▸ Structured pose outputs
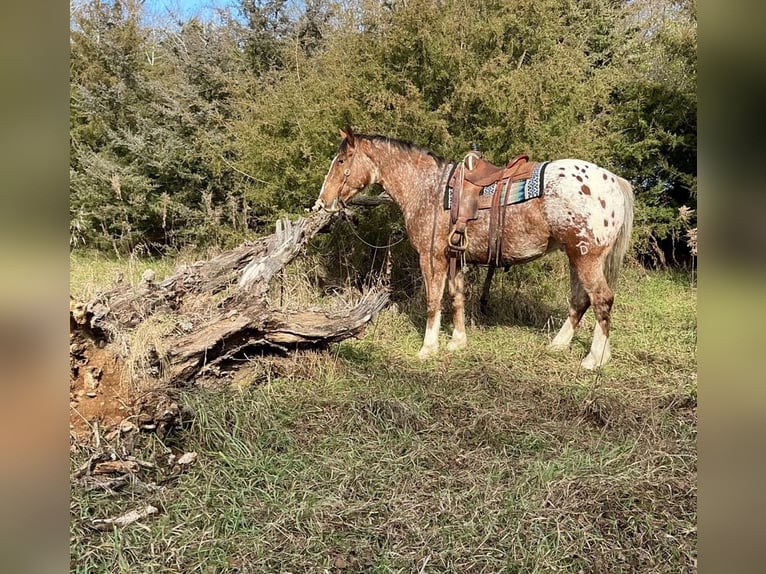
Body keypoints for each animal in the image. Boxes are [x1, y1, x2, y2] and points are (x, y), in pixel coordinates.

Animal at [312, 127, 636, 368]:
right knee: (580, 300)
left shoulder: (431, 258)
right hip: (574, 255)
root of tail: (612, 180)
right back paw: (558, 345)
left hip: (586, 257)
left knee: (602, 300)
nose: (322, 202)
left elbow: (433, 301)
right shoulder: (455, 256)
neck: (429, 189)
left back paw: (595, 358)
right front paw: (457, 342)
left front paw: (428, 348)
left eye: (341, 162)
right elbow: (456, 298)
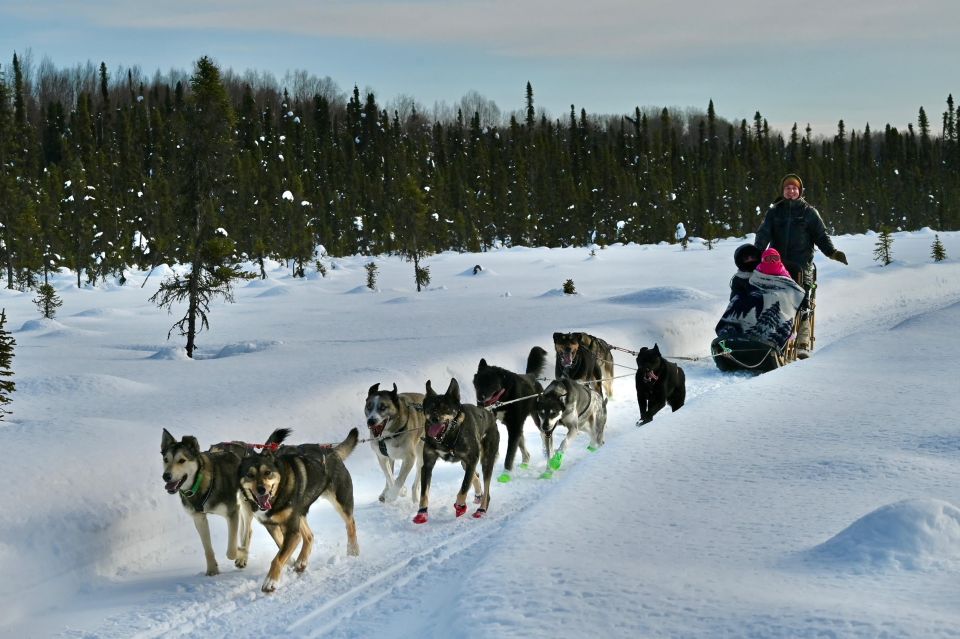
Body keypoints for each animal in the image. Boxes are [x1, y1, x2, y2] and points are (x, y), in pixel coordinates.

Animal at [239, 428, 360, 592]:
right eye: (250, 475)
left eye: (267, 472)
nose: (261, 489)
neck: (277, 495)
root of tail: (331, 450)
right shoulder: (272, 526)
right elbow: (281, 547)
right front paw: (291, 561)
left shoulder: (292, 530)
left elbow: (278, 558)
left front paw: (270, 581)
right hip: (299, 513)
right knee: (309, 536)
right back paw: (301, 562)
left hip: (340, 501)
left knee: (350, 524)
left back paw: (353, 550)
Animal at [412, 380, 498, 524]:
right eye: (430, 408)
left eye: (445, 408)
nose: (434, 418)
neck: (448, 438)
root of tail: (489, 414)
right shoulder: (428, 465)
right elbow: (424, 493)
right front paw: (422, 513)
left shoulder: (472, 459)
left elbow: (464, 486)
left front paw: (460, 506)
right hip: (465, 463)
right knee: (475, 476)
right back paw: (478, 495)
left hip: (486, 460)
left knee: (486, 487)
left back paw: (481, 509)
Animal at [472, 348, 548, 482]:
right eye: (478, 382)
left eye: (490, 384)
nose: (480, 399)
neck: (502, 398)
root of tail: (531, 376)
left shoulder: (514, 427)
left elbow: (509, 455)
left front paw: (505, 474)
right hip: (517, 427)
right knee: (523, 446)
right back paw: (525, 461)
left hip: (536, 418)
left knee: (544, 435)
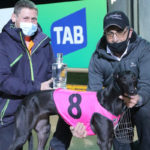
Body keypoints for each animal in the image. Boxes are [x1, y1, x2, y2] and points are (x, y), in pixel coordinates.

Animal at [8, 71, 137, 150]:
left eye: (134, 77)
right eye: (123, 79)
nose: (133, 92)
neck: (109, 99)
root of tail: (25, 99)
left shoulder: (109, 138)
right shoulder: (103, 140)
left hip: (43, 132)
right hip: (22, 134)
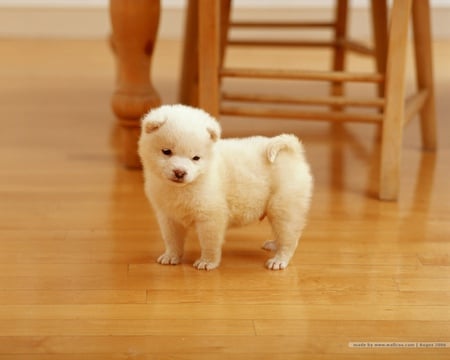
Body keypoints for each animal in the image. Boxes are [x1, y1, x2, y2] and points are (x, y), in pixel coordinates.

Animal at [137, 104, 312, 270]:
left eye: (196, 158)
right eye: (166, 151)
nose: (180, 172)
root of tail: (294, 153)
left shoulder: (210, 217)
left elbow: (209, 243)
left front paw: (207, 262)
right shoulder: (169, 217)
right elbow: (172, 240)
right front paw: (171, 256)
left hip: (283, 208)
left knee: (289, 238)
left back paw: (279, 260)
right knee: (283, 234)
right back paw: (274, 245)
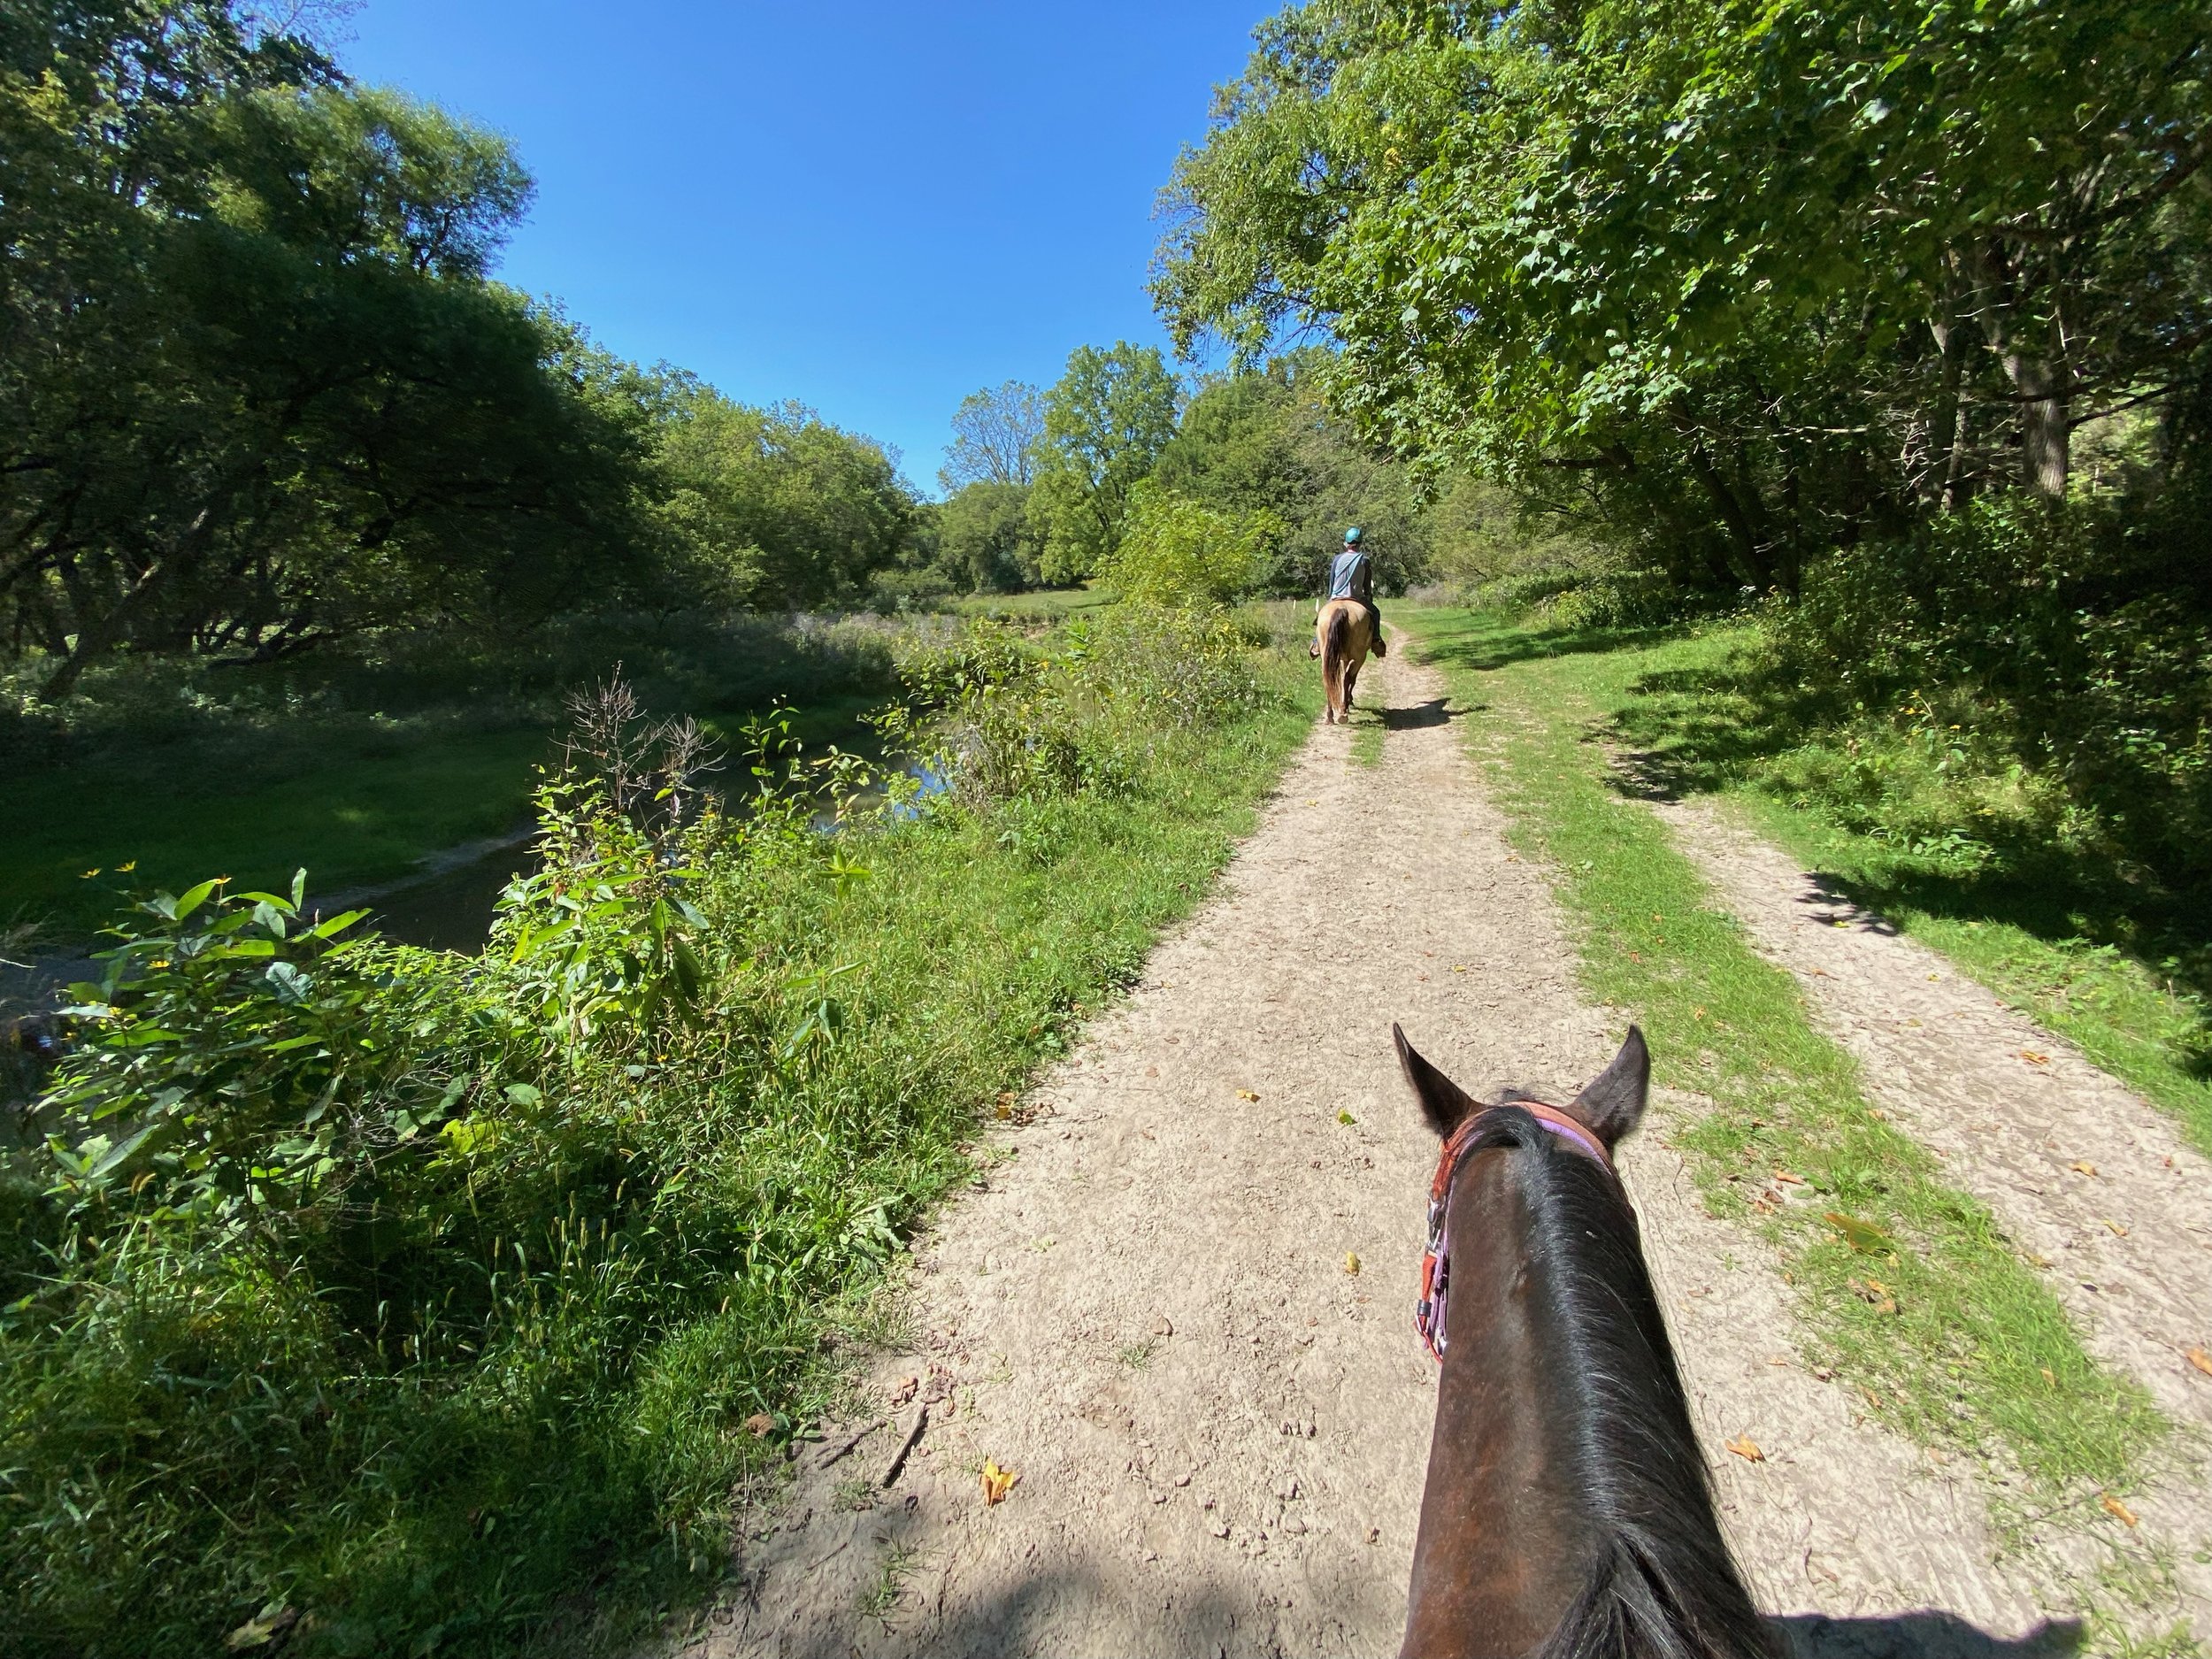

▸ INSTRUCTIONS FOR THE TASK
Pictures aside, return all the entries above exactly.

▸ REPLY TO THE TASK
Body keypoints for each animal in the image. Boxes are [x1, y1, x2, y2] and points are (x, y), in pixel coordinates.

Animal at [312, 127, 636, 368]:
right knee: (580, 300)
left shoulder: (431, 258)
right hip: (574, 255)
root of tail: (612, 180)
right back paw: (558, 345)
left hip: (586, 257)
left knee: (602, 300)
nose: (322, 202)
left elbow: (433, 301)
right shoulder: (455, 256)
neck: (429, 189)
left back paw: (595, 358)
right front paw: (457, 342)
left front paw: (428, 348)
left eye: (341, 162)
right elbow: (456, 298)
Body keypoints for each animal in the image. Boxes are [x1, y1, x2, y2] and points are (x, y), in pixel coordinates.

Animal at [239, 428, 360, 592]:
right eye: (250, 475)
left eye: (267, 472)
nose: (261, 489)
neck: (277, 495)
root of tail: (331, 450)
right shoulder: (272, 526)
right elbow: (281, 547)
right front paw: (291, 561)
left shoulder: (292, 530)
left elbow: (278, 558)
left front paw: (270, 581)
right hip: (299, 513)
right knee: (309, 536)
right back paw: (301, 562)
left hip: (340, 501)
left knee: (350, 524)
left back paw: (353, 550)
Animal at [412, 380, 498, 524]:
right eye: (430, 408)
left eye: (445, 408)
nose: (434, 418)
neck: (448, 438)
root of tail: (489, 414)
right shoulder: (428, 465)
right elbow: (424, 493)
right front paw: (422, 513)
left shoulder: (472, 459)
left elbow: (464, 486)
left front paw: (460, 506)
right hip: (465, 463)
right knee: (475, 476)
right back paw: (478, 495)
left hip: (486, 460)
left knee: (486, 487)
left back paw: (481, 509)
Animal at [472, 348, 548, 482]:
right eye: (478, 382)
left eye: (490, 384)
nose: (480, 399)
neck: (502, 398)
root of tail: (531, 376)
left shoulder: (514, 427)
left elbow: (509, 455)
left front paw: (505, 474)
right hip: (517, 427)
right knee: (523, 446)
right back paw: (525, 461)
left hip: (536, 418)
left knee: (544, 435)
Body keypoints for each animal in the image. Boxes are [x1, y1, x2, y2] and points are (x, y), in pixel coordinates.

Animal at [8, 71, 137, 150]:
left eye: (134, 77)
right eye: (123, 79)
nose: (133, 92)
neck: (109, 99)
root of tail: (25, 99)
left shoulder: (109, 138)
right shoulder: (103, 140)
left hip: (43, 132)
right hip: (22, 134)
Body keypoints for each animal in the image. Boxes are [x1, y1, x2, y2] and points are (x, y), in pixel coordinates.

Animal at [137, 104, 312, 270]:
left eye: (196, 158)
right eye: (166, 151)
nose: (180, 172)
root of tail: (294, 153)
left shoulder: (210, 217)
left elbow: (209, 243)
left front paw: (207, 262)
right shoulder: (169, 217)
right elbow: (172, 240)
right front paw: (171, 256)
left hip: (283, 208)
left knee: (289, 238)
left back paw: (279, 260)
right knee: (283, 234)
right back paw: (274, 245)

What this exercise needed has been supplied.